● What the task requires:
Copy out the entry lines from the one containing "scientific name: Lasiacis sorghoidea" through the one containing "locality: Troy, edge of woods", inclusive, reproducing them word for word.

● Stored rows:
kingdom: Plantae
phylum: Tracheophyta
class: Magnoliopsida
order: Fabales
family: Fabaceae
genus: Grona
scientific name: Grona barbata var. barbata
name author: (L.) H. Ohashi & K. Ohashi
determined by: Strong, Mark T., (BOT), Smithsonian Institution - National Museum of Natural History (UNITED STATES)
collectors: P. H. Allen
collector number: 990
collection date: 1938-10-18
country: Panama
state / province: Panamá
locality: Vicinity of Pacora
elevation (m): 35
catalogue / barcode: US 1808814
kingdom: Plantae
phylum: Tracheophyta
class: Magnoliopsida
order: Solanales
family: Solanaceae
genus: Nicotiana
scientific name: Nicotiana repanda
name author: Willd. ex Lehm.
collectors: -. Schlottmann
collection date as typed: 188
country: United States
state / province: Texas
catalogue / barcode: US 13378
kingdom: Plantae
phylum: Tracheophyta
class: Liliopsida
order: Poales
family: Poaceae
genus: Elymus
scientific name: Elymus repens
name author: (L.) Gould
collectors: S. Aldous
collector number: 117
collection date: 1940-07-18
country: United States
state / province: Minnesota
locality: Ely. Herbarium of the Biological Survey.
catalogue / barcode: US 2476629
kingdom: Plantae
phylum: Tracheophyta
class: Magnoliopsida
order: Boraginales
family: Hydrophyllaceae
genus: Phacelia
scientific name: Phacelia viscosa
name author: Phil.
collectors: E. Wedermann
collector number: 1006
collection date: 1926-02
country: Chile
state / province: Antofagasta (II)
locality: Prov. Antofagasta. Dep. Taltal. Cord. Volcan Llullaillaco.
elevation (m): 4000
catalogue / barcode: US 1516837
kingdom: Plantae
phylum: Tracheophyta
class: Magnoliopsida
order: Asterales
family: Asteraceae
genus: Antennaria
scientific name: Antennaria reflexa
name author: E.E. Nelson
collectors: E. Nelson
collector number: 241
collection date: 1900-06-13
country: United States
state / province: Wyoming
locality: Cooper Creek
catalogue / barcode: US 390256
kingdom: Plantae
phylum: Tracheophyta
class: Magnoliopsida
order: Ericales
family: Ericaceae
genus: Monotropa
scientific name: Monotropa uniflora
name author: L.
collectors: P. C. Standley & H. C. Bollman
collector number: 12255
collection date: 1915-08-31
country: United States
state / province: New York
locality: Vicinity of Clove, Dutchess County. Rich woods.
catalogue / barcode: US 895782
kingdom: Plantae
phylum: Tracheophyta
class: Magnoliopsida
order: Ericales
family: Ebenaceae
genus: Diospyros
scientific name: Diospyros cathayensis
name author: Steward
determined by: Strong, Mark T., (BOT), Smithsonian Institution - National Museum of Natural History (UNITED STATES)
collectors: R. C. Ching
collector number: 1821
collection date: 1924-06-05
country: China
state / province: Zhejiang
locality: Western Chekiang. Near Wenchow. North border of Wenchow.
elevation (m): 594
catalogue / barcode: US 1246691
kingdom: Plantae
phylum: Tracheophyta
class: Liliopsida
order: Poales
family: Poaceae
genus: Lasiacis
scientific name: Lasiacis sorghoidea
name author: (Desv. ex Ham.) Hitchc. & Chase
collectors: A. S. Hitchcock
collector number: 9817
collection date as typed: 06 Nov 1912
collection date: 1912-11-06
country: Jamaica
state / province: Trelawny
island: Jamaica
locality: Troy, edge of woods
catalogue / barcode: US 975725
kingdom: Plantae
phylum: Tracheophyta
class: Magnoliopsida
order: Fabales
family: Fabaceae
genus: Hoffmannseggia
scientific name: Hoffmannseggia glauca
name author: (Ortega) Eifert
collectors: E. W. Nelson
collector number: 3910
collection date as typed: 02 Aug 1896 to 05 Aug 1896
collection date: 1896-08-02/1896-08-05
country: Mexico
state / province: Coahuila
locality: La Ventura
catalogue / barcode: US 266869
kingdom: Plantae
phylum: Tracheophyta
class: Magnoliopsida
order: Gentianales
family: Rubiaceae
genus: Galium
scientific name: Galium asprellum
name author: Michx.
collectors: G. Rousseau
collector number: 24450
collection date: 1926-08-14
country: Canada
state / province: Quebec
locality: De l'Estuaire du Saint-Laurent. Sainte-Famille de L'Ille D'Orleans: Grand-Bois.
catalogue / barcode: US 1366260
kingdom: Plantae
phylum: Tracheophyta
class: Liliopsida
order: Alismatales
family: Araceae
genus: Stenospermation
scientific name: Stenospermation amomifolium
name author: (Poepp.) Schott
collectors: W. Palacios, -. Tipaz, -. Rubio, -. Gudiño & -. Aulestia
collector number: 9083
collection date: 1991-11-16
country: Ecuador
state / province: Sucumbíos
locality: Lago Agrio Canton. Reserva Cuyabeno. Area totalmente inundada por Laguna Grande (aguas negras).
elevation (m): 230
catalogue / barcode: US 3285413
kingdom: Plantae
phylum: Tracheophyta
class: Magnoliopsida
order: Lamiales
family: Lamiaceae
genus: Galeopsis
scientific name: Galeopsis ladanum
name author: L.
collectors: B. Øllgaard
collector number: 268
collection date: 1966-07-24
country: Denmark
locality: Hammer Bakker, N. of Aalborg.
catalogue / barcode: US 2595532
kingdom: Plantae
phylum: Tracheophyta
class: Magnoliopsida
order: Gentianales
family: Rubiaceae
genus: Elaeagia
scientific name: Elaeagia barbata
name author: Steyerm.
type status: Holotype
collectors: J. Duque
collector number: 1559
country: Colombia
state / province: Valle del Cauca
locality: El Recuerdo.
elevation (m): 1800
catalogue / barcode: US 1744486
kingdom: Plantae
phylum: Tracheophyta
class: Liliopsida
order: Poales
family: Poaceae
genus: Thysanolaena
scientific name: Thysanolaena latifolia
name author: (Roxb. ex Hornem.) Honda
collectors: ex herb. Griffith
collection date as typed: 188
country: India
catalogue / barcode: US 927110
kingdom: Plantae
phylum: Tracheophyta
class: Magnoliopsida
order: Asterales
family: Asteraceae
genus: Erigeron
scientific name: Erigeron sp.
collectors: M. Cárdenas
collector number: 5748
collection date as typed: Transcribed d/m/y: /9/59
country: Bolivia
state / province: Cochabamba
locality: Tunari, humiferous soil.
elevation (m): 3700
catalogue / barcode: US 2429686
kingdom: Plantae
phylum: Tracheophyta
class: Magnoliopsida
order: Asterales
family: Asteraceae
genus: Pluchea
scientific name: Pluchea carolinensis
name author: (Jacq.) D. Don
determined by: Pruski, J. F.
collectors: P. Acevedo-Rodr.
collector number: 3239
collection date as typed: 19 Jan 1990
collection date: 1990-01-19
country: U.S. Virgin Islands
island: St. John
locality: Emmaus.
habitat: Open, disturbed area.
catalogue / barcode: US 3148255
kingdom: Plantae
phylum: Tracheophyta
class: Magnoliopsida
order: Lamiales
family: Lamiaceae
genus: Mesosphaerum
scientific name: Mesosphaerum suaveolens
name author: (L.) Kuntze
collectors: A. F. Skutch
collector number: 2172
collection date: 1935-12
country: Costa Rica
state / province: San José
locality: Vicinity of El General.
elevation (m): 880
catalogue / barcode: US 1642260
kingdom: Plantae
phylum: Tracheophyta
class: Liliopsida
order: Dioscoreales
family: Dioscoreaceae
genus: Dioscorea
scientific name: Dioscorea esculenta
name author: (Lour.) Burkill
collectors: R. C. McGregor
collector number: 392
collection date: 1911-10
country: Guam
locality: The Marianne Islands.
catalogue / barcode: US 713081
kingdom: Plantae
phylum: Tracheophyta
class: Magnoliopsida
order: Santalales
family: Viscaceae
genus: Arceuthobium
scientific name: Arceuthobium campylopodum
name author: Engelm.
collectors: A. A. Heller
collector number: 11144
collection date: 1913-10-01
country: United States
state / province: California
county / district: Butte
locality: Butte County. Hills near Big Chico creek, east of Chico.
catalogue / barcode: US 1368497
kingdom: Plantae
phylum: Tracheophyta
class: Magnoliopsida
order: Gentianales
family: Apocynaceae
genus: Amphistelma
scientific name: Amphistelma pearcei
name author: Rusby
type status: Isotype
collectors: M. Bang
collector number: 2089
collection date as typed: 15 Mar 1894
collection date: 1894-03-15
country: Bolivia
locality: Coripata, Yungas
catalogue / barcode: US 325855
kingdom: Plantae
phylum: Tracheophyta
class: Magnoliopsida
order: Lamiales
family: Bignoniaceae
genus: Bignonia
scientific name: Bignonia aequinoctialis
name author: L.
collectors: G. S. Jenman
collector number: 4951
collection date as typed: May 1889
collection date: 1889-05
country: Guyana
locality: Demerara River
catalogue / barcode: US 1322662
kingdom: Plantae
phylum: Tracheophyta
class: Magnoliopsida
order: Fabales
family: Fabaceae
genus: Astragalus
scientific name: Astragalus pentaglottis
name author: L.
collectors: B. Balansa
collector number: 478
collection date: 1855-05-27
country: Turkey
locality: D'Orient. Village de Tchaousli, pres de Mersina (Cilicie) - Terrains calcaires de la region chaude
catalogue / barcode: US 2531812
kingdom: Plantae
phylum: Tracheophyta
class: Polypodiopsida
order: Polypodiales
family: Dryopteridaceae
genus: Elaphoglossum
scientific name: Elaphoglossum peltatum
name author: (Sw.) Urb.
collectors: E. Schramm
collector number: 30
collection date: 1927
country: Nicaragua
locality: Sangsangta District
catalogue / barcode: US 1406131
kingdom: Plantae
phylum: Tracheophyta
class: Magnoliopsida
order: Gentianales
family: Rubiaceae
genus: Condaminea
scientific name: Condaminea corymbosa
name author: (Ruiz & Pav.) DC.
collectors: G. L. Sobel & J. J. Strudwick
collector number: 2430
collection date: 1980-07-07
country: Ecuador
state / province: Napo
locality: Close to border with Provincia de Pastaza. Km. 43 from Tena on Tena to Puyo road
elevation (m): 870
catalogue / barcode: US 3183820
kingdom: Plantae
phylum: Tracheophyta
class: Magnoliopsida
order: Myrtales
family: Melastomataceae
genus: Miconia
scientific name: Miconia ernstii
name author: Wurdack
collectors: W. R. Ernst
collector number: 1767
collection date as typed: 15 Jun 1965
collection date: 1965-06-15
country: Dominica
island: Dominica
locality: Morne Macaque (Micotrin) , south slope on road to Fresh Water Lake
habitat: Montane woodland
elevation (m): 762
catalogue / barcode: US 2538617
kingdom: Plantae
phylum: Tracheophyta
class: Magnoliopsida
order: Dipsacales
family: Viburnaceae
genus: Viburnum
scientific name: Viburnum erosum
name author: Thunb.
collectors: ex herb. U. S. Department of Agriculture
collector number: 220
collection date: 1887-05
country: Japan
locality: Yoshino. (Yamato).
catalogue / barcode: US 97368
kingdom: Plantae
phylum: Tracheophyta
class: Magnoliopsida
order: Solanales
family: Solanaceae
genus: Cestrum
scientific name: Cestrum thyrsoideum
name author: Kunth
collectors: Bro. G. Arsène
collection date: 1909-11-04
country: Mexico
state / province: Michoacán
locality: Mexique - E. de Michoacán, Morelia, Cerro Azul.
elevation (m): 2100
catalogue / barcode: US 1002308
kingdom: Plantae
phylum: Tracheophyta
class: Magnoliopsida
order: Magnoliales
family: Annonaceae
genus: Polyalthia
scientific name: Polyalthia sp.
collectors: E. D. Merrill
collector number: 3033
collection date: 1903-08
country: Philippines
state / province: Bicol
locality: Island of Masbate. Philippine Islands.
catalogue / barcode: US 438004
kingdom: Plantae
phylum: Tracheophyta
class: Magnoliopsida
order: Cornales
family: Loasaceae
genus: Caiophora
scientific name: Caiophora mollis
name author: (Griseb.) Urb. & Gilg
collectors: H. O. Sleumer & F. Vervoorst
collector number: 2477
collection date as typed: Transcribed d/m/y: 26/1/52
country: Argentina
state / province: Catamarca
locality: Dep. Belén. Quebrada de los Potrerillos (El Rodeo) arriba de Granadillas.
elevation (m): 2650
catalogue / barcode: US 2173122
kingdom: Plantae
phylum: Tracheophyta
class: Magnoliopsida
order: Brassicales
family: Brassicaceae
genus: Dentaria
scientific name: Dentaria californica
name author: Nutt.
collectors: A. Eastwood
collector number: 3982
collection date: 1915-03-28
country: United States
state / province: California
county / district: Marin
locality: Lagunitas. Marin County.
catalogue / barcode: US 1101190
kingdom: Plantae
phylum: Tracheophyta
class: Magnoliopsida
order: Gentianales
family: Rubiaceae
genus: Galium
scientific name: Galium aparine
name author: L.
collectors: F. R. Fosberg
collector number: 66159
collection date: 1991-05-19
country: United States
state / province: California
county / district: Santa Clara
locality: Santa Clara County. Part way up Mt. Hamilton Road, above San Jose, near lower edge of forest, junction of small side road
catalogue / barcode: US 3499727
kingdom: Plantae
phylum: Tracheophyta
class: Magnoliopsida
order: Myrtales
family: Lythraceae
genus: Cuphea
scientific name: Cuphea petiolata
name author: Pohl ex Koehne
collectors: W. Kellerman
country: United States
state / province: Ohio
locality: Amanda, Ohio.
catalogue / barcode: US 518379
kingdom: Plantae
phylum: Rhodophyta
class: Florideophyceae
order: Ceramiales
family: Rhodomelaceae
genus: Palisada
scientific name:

● Response:
scientific name: Lasiacis sorghoidea
name author: (Desv. ex Ham.) Hitchc. & Chase
collectors: A. S. Hitchcock
collector number: 9817
collection date as typed: 06 Nov 1912
collection date: 1912-11-06
country: Jamaica
state / province: Trelawny
island: Jamaica
locality: Troy, edge of woods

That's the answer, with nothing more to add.